Etica della scrittura e scrittura come intendimento etico. Nota su Giuseppe Pontiggia

«Penso che questo sia fondamentale per chi scrive, avere la percezione che il testo sia suscettibile di miglioramenti, sia qualcosa di cui alcune parti funzionano e altre no, non qualcosa di misterioso e di inafferrabile. O meglio è “anche” questo, ma al tempo stesso è qualcosa su cui si può lavorare». (Giuseppe Pontiggia)

Su invito di Aldo Grasso, tra il maggio e il luglio 1994, per il programma Dentro la sera di RAI-Radio Due, Giuseppe Pontiggia tenne venticinque Conversazioni sullo scrivere, ora riascoltabili grazie a un CD e leggibili in una trascrizione riuniti in un volume di grande utilità per quanti vogliano riflettere sulla complessità della scrittura, pubblicato nel 2016 [1].
Ciò che tuttavia più importa segnalare è l’attenzione di Pontiggia, ribadita fin dalla tesi di laurea, rivolta da sempre allo scrivere, alle tecniche di scrittura e a ogni aspetto, anche teorico-pratico-immaginativo, dell’oggetto libro: di cui fu anche un grande, autorevole, lettore e ‘collezionista’, per quanto tale termine possa qui definirne la famosa passione di bibliofilo (possessore di quasi quarantamila volumi), più appassionato del sapere e delle conoscenze trasmesse da un determinato libro per lui prezioso, che dell’oggetto con un valore economico in sé.

ESTRATTI DEL DATASET:
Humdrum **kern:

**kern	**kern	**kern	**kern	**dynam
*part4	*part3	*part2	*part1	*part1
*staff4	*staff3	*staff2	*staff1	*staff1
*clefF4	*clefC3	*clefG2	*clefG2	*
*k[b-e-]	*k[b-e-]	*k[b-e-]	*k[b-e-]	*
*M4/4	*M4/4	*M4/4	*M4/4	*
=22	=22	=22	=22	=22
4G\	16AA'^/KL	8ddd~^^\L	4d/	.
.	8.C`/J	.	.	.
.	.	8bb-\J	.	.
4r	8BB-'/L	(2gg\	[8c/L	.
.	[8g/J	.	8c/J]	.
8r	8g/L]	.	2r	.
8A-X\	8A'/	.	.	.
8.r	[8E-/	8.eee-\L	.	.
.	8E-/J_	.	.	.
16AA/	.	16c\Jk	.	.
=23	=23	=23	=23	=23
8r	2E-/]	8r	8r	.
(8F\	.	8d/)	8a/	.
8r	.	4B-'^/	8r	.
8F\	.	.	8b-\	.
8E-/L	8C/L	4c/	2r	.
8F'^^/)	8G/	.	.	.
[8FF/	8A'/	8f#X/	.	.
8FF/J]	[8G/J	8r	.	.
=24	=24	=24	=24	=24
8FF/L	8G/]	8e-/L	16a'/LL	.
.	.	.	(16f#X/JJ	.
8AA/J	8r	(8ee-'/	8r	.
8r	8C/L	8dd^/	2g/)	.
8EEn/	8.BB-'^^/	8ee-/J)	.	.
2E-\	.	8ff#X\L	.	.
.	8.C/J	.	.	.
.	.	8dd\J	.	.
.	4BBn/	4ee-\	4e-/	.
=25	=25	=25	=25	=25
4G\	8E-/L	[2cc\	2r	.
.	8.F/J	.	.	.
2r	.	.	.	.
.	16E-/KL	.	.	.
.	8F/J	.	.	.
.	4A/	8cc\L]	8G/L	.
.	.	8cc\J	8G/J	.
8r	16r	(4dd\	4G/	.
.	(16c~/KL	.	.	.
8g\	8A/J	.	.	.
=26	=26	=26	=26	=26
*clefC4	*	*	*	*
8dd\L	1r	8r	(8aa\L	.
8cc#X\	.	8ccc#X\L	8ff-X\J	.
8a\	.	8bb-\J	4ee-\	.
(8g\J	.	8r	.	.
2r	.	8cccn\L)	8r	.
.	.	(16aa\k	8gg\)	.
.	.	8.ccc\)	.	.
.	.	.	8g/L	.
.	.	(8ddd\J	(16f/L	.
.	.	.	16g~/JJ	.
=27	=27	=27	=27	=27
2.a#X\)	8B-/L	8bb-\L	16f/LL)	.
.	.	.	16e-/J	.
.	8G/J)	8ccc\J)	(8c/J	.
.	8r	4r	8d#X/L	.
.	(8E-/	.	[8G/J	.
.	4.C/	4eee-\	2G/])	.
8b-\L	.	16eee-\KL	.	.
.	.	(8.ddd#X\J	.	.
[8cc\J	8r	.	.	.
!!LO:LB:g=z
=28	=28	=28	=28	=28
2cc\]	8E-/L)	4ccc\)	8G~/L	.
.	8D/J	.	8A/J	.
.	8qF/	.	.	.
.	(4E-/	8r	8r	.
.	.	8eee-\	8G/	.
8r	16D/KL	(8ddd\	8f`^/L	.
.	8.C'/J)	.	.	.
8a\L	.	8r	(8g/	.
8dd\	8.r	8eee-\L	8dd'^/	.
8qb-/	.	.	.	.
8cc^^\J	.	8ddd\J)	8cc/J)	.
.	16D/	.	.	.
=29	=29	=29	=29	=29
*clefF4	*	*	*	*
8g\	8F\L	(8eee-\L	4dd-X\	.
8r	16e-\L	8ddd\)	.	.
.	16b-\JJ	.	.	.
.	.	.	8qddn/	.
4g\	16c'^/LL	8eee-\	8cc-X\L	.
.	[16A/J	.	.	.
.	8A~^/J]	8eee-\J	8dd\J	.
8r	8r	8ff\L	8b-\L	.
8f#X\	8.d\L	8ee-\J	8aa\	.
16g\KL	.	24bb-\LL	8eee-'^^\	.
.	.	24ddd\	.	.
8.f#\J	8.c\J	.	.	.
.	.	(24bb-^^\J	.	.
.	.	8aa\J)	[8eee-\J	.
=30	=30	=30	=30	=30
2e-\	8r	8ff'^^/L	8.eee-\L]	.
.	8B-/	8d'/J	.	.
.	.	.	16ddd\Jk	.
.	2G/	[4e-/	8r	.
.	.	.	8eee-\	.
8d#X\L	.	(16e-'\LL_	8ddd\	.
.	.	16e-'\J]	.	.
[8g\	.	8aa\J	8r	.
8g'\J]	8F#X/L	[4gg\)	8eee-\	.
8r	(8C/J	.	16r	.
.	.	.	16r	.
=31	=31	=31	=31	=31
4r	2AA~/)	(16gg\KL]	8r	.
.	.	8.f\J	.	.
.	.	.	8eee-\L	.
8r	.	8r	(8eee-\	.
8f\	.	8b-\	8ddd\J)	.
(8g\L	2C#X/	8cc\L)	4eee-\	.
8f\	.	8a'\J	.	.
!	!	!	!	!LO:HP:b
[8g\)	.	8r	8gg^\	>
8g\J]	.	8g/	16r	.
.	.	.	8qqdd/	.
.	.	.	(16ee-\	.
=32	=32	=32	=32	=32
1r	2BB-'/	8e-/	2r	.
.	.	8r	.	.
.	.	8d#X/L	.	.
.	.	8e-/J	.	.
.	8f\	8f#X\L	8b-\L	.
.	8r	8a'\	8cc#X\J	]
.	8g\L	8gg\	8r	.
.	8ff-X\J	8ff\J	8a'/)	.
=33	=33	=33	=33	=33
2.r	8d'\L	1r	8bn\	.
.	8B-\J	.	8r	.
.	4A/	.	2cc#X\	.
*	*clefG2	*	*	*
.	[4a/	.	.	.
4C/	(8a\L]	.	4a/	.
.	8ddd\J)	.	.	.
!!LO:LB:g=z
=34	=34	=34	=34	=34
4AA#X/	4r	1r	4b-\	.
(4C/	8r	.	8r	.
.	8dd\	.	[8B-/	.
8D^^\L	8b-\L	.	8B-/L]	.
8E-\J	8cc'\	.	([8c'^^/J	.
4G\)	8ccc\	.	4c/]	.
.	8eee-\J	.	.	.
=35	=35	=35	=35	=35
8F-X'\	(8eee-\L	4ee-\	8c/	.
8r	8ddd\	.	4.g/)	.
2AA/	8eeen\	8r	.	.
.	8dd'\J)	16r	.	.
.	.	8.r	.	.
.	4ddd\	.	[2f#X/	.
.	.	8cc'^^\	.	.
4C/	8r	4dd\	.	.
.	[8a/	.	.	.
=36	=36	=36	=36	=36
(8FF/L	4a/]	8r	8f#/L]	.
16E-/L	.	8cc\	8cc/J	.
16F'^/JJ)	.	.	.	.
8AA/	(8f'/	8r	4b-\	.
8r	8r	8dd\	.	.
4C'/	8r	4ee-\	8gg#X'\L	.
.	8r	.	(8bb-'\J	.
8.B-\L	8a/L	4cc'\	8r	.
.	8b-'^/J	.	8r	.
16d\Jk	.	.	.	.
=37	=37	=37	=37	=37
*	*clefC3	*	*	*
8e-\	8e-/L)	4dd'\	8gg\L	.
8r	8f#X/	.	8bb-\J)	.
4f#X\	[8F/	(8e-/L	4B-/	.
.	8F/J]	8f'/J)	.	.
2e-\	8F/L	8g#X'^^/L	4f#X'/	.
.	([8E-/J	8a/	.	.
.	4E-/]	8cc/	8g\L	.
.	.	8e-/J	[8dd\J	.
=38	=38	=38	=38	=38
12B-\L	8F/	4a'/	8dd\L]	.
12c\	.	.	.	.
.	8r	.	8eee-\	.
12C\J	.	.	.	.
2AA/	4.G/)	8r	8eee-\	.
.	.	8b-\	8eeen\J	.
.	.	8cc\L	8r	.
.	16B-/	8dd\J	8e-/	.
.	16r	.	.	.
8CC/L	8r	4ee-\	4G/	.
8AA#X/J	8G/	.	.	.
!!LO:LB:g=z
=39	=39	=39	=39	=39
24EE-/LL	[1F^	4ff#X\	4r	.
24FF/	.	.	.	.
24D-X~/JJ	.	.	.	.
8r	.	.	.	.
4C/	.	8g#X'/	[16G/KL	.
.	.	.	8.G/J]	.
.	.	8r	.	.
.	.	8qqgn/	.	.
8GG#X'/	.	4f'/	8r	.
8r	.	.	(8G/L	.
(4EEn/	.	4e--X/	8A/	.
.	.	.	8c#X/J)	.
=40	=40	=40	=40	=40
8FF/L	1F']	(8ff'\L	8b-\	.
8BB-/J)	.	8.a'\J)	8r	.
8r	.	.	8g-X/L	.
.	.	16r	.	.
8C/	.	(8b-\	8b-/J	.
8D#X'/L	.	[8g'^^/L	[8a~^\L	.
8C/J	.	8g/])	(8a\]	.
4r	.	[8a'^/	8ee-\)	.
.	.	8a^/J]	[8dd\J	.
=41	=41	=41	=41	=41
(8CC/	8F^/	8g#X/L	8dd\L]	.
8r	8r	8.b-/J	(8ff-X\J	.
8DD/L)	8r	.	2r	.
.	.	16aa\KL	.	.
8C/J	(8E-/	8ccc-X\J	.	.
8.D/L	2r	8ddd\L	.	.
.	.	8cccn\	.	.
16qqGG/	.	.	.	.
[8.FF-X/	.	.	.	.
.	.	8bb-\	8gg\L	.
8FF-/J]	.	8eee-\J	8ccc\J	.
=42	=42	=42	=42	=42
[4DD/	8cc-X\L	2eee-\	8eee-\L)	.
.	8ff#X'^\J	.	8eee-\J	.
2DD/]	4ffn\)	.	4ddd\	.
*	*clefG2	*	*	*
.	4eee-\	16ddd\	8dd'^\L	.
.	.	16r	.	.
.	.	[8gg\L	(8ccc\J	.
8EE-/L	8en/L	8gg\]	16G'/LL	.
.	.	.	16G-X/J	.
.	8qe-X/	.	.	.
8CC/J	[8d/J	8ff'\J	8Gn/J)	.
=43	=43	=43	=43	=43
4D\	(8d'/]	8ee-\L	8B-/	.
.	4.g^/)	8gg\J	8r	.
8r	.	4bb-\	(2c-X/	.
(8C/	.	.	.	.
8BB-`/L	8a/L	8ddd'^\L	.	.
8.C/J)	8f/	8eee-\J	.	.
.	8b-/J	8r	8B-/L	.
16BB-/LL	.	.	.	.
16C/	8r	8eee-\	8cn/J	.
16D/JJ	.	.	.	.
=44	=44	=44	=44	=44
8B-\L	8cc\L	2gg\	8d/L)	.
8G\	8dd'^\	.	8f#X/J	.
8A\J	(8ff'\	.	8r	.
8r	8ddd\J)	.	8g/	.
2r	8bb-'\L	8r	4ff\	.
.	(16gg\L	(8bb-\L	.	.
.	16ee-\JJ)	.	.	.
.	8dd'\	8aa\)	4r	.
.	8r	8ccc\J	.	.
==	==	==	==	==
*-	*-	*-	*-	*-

COMPITI DA SVOLGERE:
**A)** Secondo la nota su Pontiggia, quante Conversazioni sullo scrivere tenne Giuseppe Pontiggia per Radio Due?
**B)** Quali righe dell'elenco contengono la stringa "kern"? Elencale tutte, distinguendo tra maiuscole e minuscole.
La nota su Pontiggia e l'elenco provengono da fonti diverse.

SOLUZIONI DEI COMPITI:
**A)** Venticinque.

**B)**
Humdrum **kern:
**kern	**kern	**kern	**kern	**dynam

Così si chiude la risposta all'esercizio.